Bollywood actor Govinda has said the film industry has big camps and feels it was a wrong move on his part to not get into any. The 53-year-old actor had a successful career in the 90s but it slowed down after he joined politics in mid-2000s. Though he made a comeback of sorts with Partner, his recent outings like Happy Ending and Kill Dill couldn’t do wonders at the box office.
Govinda says the backing of a particular camp boosts an actor’s career, which he realised much later. “There are massive camps in Bollywood. I never belonged to any camps but I think it was a wrong move. I should have had. It affects your career. It’s one big family,” Govinda said.
“In that one family, if you create harmony and build good relations, it works. If you are a part of it, if you are blessed, you will do very well.”

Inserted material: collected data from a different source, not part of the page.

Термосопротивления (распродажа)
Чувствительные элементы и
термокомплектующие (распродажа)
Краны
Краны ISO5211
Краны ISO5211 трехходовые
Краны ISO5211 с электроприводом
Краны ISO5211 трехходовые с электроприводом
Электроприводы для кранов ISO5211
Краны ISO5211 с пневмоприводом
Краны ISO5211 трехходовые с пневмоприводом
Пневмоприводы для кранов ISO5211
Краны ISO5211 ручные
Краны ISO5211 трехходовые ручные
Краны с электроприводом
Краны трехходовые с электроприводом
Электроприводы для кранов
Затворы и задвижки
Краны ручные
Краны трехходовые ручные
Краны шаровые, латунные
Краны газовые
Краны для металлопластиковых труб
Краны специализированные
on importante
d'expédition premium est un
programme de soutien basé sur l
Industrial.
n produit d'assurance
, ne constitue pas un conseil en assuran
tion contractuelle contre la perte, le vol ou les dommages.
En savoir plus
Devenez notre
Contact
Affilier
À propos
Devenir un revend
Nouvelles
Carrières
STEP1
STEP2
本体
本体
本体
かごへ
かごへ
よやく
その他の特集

The actor says during his low phase, people made his journey more difficult and that is when he looked up to megastar Amitabh Bachchan, who had battled his away through financial difficulties.
“I have struggled a lot, let me tell you, it is not so easy. When I was struggling, people didn’t make my way easy. I heard and saw what had happened to Bachchan sir, but didn’t know it will happen with me. He could do it, come out of it, that was inspiring.”
Govinda says his financial struggle was “daunting” and he found immense difficulty in even getting his films made.
“It (financial struggle) is tiring. It is daunting, people misbehave, they don’t write (movies) for you properly, some even ask for money again and again, saying they get paid better writing for TV.”
“Industry was always money-oriented but now it has become very costly. It is very tough for an actor to make a film and release.”
Govinda’s latest film Aa Gaya Hero has again been pushed and will now hit the screens on March 17. He has also produced and written the film.
When asked about working with frequent collaborators, like filmmaker David Dhawan and actor-friend Salman Khan, he says, “Friends in the industry cannot do much. They have to do hard work for their own business, look after their own work. Friends only can be friends, not God. So, you have to do things on your own.”
Govinda is confident people will like the film as it is an ode to the era of 90s and dismissed theories that the audience may not be interested in watching such cinema today.
“People are trying to bring back the 90s with better, new look. But they are not getting that kind of songs, that mad energy. Entertaining cinema, like that of 90s, does good business. People watch it more. But to say that kind of cinema won’t work today is fake. It is a created fear.”